Write the next part of the article on camera phones and public safety, picking up after its final paragraph.

BEGIN Text passage

Forget about surveillance cameras and special alarm systems. What criminals should be scared about these days is people walking around with camera phones.


Henning believes future camera phones will have special public safety features. For example a button that will take a picture and automatically send it to an emergency number.

On a Monday morning last April, security guard Roy Grey and his colleague Reg Johnson made a routine visit to the Halifax bank in Newport, Wales. As Grey entered the bank, two masked men grabbed him and demanded money. As the drama unfolded, witnesses took pictures with their mobile phones, providing vital clues for police that later helped convict three people.

Detective chief inspector Mark Sutton told BBC News: “We had members of the public who stood there at the time the robbery took place, taking photographs with mobile phones. It was a tremendous response.”

As the sale of camera phones increases – by 2009, four billion camera phones will have been sold worldwide – we will, most likely, see more of these kinds of stories appearing in the media. Tony Henning, senior analyst at Future Image in San Mateo, who has been closely following the camera phone phenomenon, says a lot has happened in terms of camera phones and public safety since the technology was introduced in 2000.

“If you look back less than four years ago to the World Trade Center disaster, the only video from this tragedy comes from a couple of video photographers who happened to be making a documentary about fire-fighters in New York City at the time,” he says.

“Nowadays, whenever there is a major news event, the most immediate – and sometimes the only coverage of it – often comes from people with camera phones. If you take, for instance, the London train bombings last July, all the major newspapers and TV stations used camera phone images and videos provided by the public to cover the disaster.”

Recording violent incidents

Camera phones are not only used to solve crimes and document disasters, they are also useful in recording anti-social behaviour, Henning says. “There was an incident on a bus in Hong Kong recently where a man was talking loudly on his mobile. A young man, sitting behind him, politely asked his fellow passenger to keep his voice down but, instead of saying sorry, the man went ballistic, yelling and screaming at him. The whole incident was captured by a camera phone and later posted on the internet where it has, to date, been viewed two million times.”

Henning says the opportunity to record anti-social behaviour and crime has never been greater, but he points out that the use of camera phones will not always stop incidents happening. He says: “There are already surveillance cameras and alarm systems in place in people’s homes but that hasn’t stopped people from robbing them. But, I think other crimes, such as abductions and flashing, which take place in public, can be deterred by camera phones. We have already seen evidence of that.”

END Text passage
BEGIN Data section

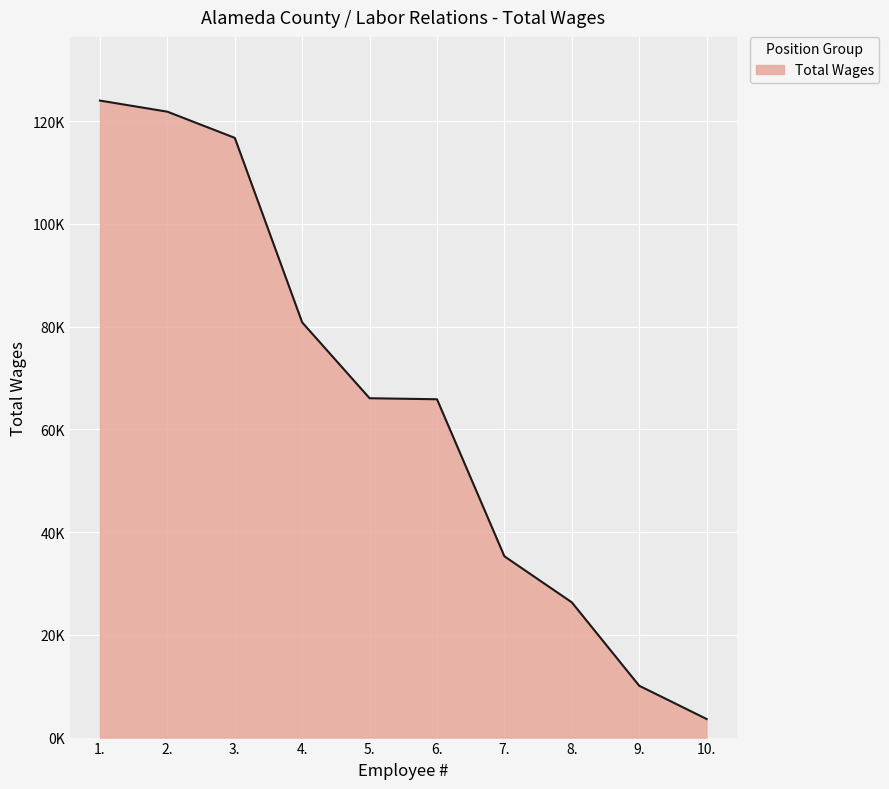

What position from the right is 6.?

5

END Data section

### [Written answer]
As much as people have the opportunity to record crimes, or prevent crimes from happening altogether, the new mobile technology also presents the opportunity for abuse. “There is always a percentage of the population who will misuse such tools,” Henning says. For example, there have been incidents where people have taken their camera phones into courtrooms to photograph witnesses so they can retaliate against them later.

Special public safety features

But most of these have been isolated incidents and actions have been taken to ban the use of camera phones in such places to protect the public. “Society will, slowly but surely, get used to people having their cameras with them all the time and there will be rules for where we can and cannot use them. I think it is just a matter of us catching up to the technology and using it properly,” Henning says.

When it comes to the future of camera phones, Henning believes the technology will only get better and that camera phones will eventually replace digital cameras in many picture-taking situations. “There is an enormous amount of development and innovation going on, from the lens to the artificial lighting,” he says. Henning also believes future camera phones will have special public safety features. “I think, for instance, there will be a feature on these phones that will give people the opportunity to take a picture and, with one touch of a button, send it to an emergency number.”

Because a mobile phone is now multi-faceted, Henning believes it will be around for a very long time and that, he says, is very good news for public safety. “When people are asked what they cannot live without, most people say their mobile. They are dependant on their phone and that’s key for public safety – that so many people carry their camera with them all the time,” he says. “It will be extremely rare in the coming years when any kind of event, whether a crime or a natural disaster, is not recorded and those recordings will most likely be done by phone.”